Kemenkop dan UKM Dukung Pengusaha Aqiqah Membentuk Koperasi

Tuesday, 26 November 2019

facebook twitter whatsapp telegram line copy

URL berhasil dicopy

facebook icon twitter icon whatsapp icon telegram icon line icon copy

URL berhasil dicopy

Sekretaris Kementerian Koperasi dan UKM Prof Rully Indrawan memberi sambutan sekaligus membuka acara “ Silaturahmi Nasional Asosiasi Pengusaha Aqiqah Indonesia 2019 “.di Bandung,Selasa(26/11/2019). Hadir dalam acara ini Presiden ASPAQIN Hasan Al Banna,Dewan Pendiri ASPAQIN Doddy Domba Lubis dan Asisten Deputi Standardisasi dan Sertifikasi Kementerian Koperasi dan UKM Sitti Darmawasita.

Sekretaris Kementerian Koperasi dan UKM Prof Rully Indrawan memberi sambutan sekaligus membuka acara “ Silaturahmi Nasional Asosiasi Pengusaha Aqiqah Indonesia 2019 “.di Bandung,Selasa(26/11/2019). Hadir dalam acara ini Presiden ASPAQIN Hasan Al Banna,Dewan Pendiri ASPAQIN Doddy Domba Lubis dan Asisten Deputi Standardisasi dan Sertifikasi Kementerian Koperasi dan UKM Sitti Darmawasita.

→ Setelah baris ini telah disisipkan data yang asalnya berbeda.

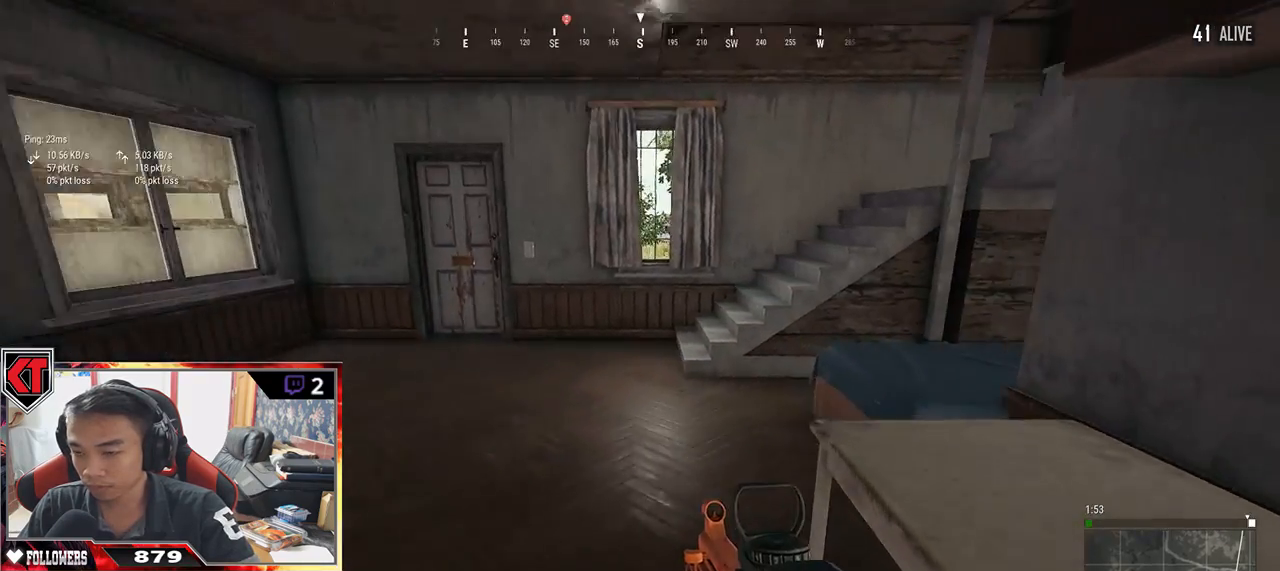
{"keys": ["shift", "w"], "mouse": [], "events": []}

DAELPOS.com – Sekretaris Kementerian Koperasi dan Usaha Kecil Menengah Prof Rully Indrawan mendukung keinginan dan langkah Asosiasi Pengusaha Aqiqah Indonesia (Aspaqin) untuk mendirikan koperasi. “Itu pilihan tepat dan patut diapresiasi. Karena, saat ini, margin koperasi masih lebih baik ketimbang bisnis lainnya”, tandas Prof Rully saat memberikan sambutan diacara Silaturahmi Nasional (Silatnas) Aspaqin di Bandung, Selasa (26/11).

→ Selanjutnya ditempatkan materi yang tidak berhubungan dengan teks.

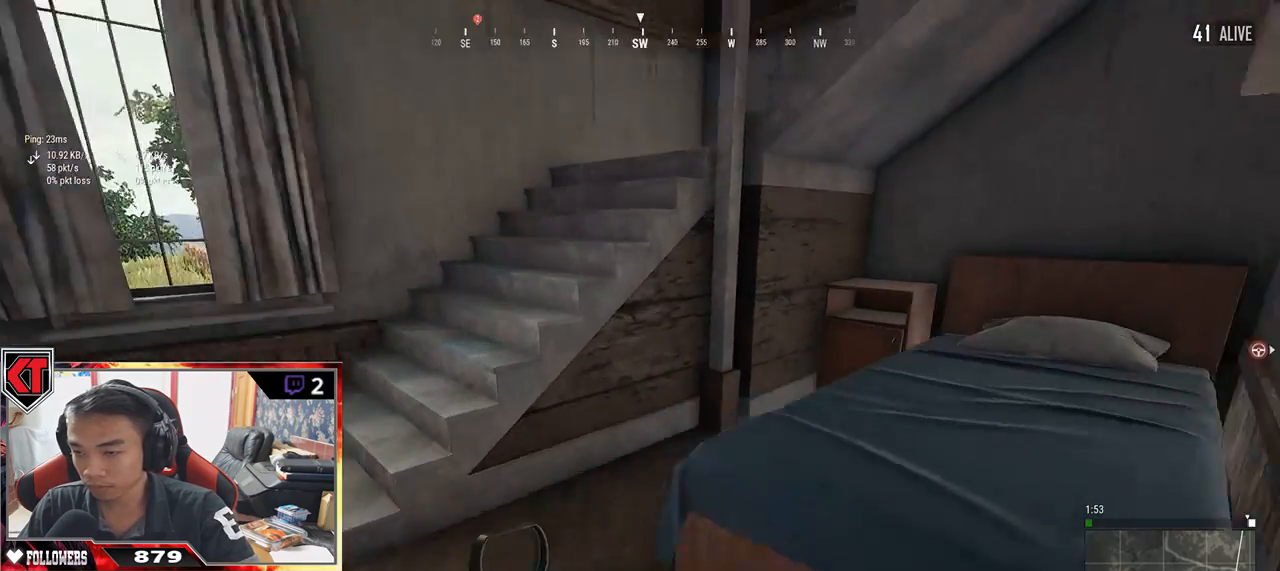
{"keys": ["w"], "mouse": [], "events": [[34, "space", "down"], [67, "shift", "up"], [167, "space", "up"], [217, "tab", "down"], [367, "tab", "up"]]}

Di acara yang dihadiri Asisten Deputi Standarisasi dan Sertifikasi Kemenkop dan UKM Sitti Darmawasita, Presiden Aspaqin Hasan Al Banna, dan Dewan Pendiri Aspaqin Doddy Domba Lubis, Prof Rully menjelaskan, secara kultural bisnis Muslim, saat ini berkembang luar biasa. Itu menjadi bukti penduduk Indonesia, yang sebagian besar Muslim ikut andil dalam menumbuhkembangkan ekonomi halal dan bisnis halal bangsa Indonesia. “Dunia sangat mengapresiasi perkembangan itu, termasuk juga bisnis yang dikembangkan Aspaqin,” kata Prof Rully.

Persoalannya, kata Prof Rully, ekonomi Indonesia dalam beberapa tahun belakangan ini dihadapkan pada dua persoalan. Pertama adalah, pertumbuhan ekonomi itu sendiri. Kedua, bagaimana neraca perdagangan Indonesia menjadi positif. “Saat ini, kita negatif. Karena, impor kita lebih besar dari ekspor. Banyak sekali dari komponen-komponen kita, yang masih harus impor. Dan itu sulit sekali kita hindari,” ungkap Prof Rully.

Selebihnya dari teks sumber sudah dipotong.